The classical menu might have been adequate when the average hard drive was 200 megabytes (although I recall problems even then). But, today, when users routinely fill two or three terabyte hard drives, it's an inadequate anachronism.
Applets are the small applications that can be added to the GNOME 2 panel. In their heyday, they made the GNOME panel a place that users could customize at will.
However, at some point, the GNOME project turned away from the idea of applets. Aside from one or two exceptions like the Tomboy note applet, new applets stopped appearing in default installations. What remains is a few utilitarian applets like clocks and system monitors, and a few traditional jokes like the Fish or Eyes. In other words, long before GNOME 3 designers dismissed applets as clutter, applets were being unofficially discouraged in GNOME.
By contrast, look at the supporting ecosystem to be found in KDE's widgets, that environment's equivalent of applets. KDE widgets include tools for maintaining different profiles of key applications, quick links to social applications, a magnifier, and a virtual keyboard -- and more are being developed every week. Discouraging applets, you might say, destroyed an important part of GNOME 2's habitat.
Want to adjust how icons are displayed in GNOME 2? How the Trash operates? How your system handles external media?
In all these cases, you don't go to the System menu in the panel or open the right-click menu on the desktop. Instead, you open the Nautilus file manager and select Edit -> Preferences.
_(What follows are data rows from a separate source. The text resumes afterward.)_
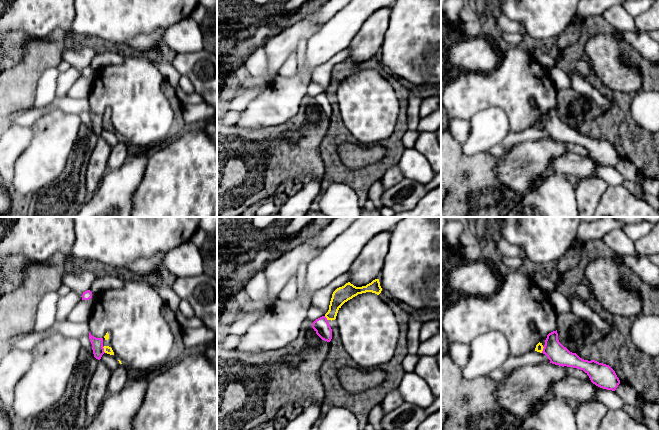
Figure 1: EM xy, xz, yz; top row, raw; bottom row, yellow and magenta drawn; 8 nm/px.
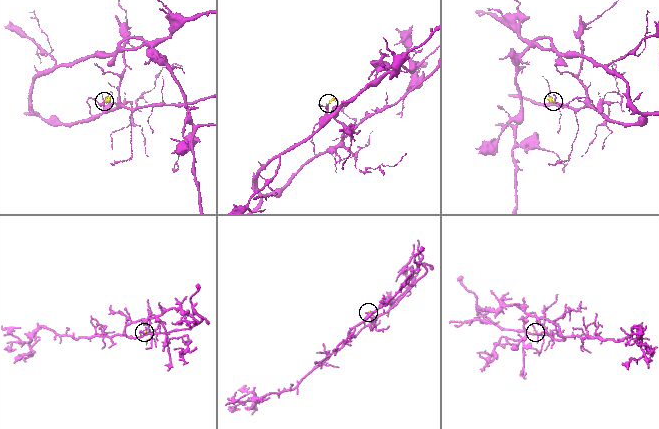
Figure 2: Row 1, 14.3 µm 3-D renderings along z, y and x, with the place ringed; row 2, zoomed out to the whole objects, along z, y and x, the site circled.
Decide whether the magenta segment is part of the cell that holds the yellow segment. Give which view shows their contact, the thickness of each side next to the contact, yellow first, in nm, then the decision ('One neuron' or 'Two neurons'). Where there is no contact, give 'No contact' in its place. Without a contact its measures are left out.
Touches yellow in xy. Thickness 60 nm (yellow) against 100 nm. Two neurons

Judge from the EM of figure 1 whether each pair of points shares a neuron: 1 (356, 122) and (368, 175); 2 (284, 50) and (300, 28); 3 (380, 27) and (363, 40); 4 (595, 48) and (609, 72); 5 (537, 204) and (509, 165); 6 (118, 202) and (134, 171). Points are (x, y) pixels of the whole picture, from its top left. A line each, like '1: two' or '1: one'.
1: two
2: one
3: one
4: one
5: two
6: one

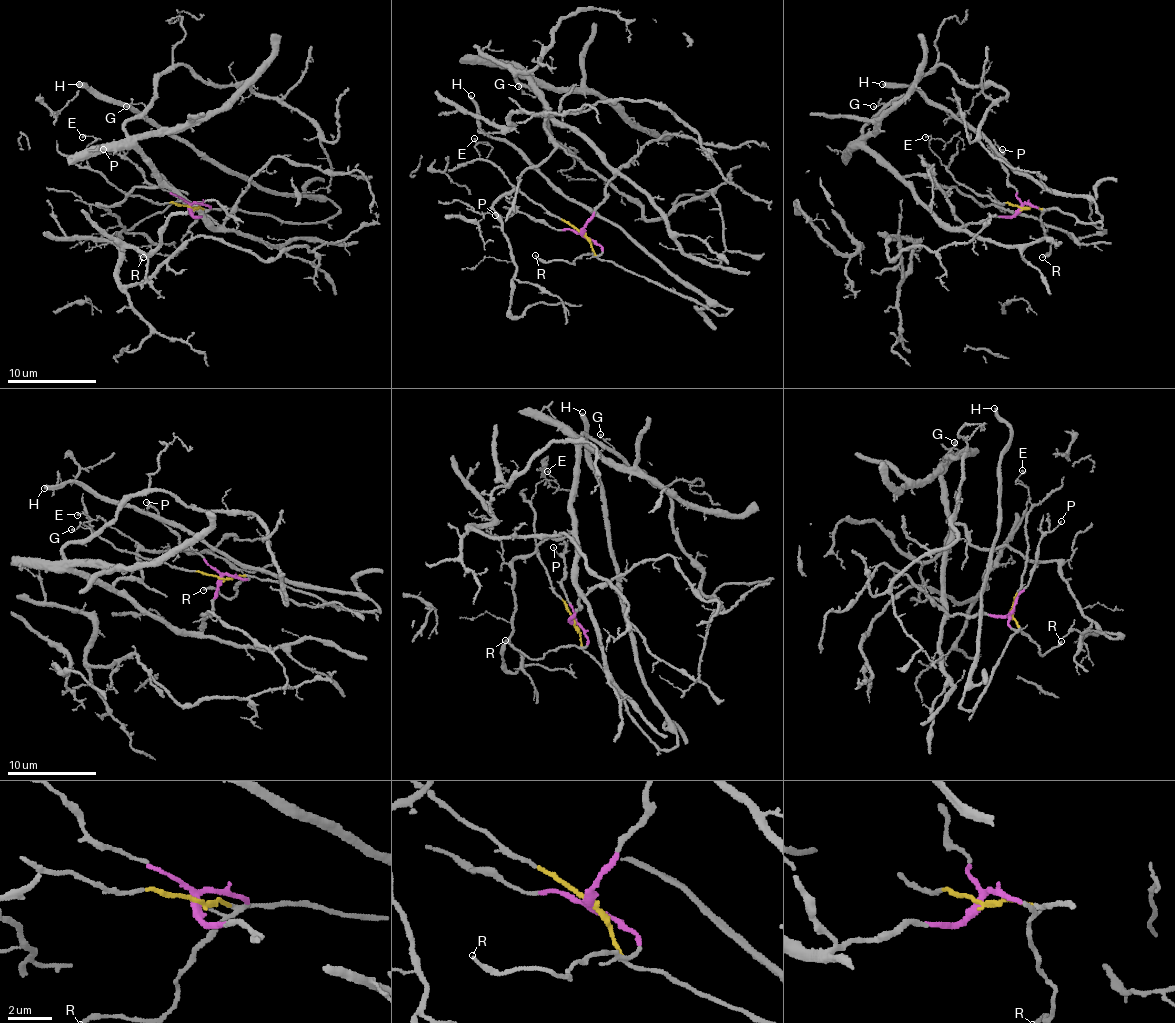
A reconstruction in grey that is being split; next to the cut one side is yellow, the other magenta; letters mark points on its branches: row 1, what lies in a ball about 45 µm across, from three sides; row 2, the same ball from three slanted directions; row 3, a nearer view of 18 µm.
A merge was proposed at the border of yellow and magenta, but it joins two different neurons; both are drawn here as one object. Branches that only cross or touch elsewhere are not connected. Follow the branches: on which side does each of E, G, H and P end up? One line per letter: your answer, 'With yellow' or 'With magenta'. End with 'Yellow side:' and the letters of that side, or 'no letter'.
E: With yellow
G: With magenta
H: With yellow
P: With magenta
Yellow side: E, H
Not only does this arrangement tie you to a brain-dead file manager, but it could hardly be more unintuitive if the designers were trying to be unhelpful.
Exactly why the arrangement made sense to developers in the early years of the millennium has never been clear to me. However, mercifully, most other desktop environments have long since left this setup in its grave.
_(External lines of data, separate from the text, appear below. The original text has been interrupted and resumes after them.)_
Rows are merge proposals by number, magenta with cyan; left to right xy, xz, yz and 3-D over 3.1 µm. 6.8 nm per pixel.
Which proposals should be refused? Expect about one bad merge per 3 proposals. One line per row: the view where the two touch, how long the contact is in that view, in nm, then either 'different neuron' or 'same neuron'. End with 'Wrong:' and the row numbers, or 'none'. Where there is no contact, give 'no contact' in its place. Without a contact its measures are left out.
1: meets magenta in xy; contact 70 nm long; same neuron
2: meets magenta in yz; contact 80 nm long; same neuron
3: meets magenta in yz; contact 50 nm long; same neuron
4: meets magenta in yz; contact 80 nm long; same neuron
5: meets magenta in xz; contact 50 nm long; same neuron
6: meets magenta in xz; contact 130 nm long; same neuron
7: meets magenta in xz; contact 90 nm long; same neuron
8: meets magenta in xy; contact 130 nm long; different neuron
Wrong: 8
Most installations of GNOME 2 come with at least two default icons: Computer and Home. These defaults are not removable from their right-click menus, which, for most users, means they can't be deleted at all.
That wouldn't be so bad, except that neither is needed. The Computer icon duplicates part of the contents of the Places menu, while the Home icon is unnecessary because the file browser opens in your Home directory anyway.
Both icons could be replaced by the file browser in Applications -> System Tool, which is a modified version of Nautilus for administration -- to say nothing of the only version worth using in the first place.
Many people complain about the design assumptions in GNOME 3. However, those assumptions first sprang up in GNOME 2.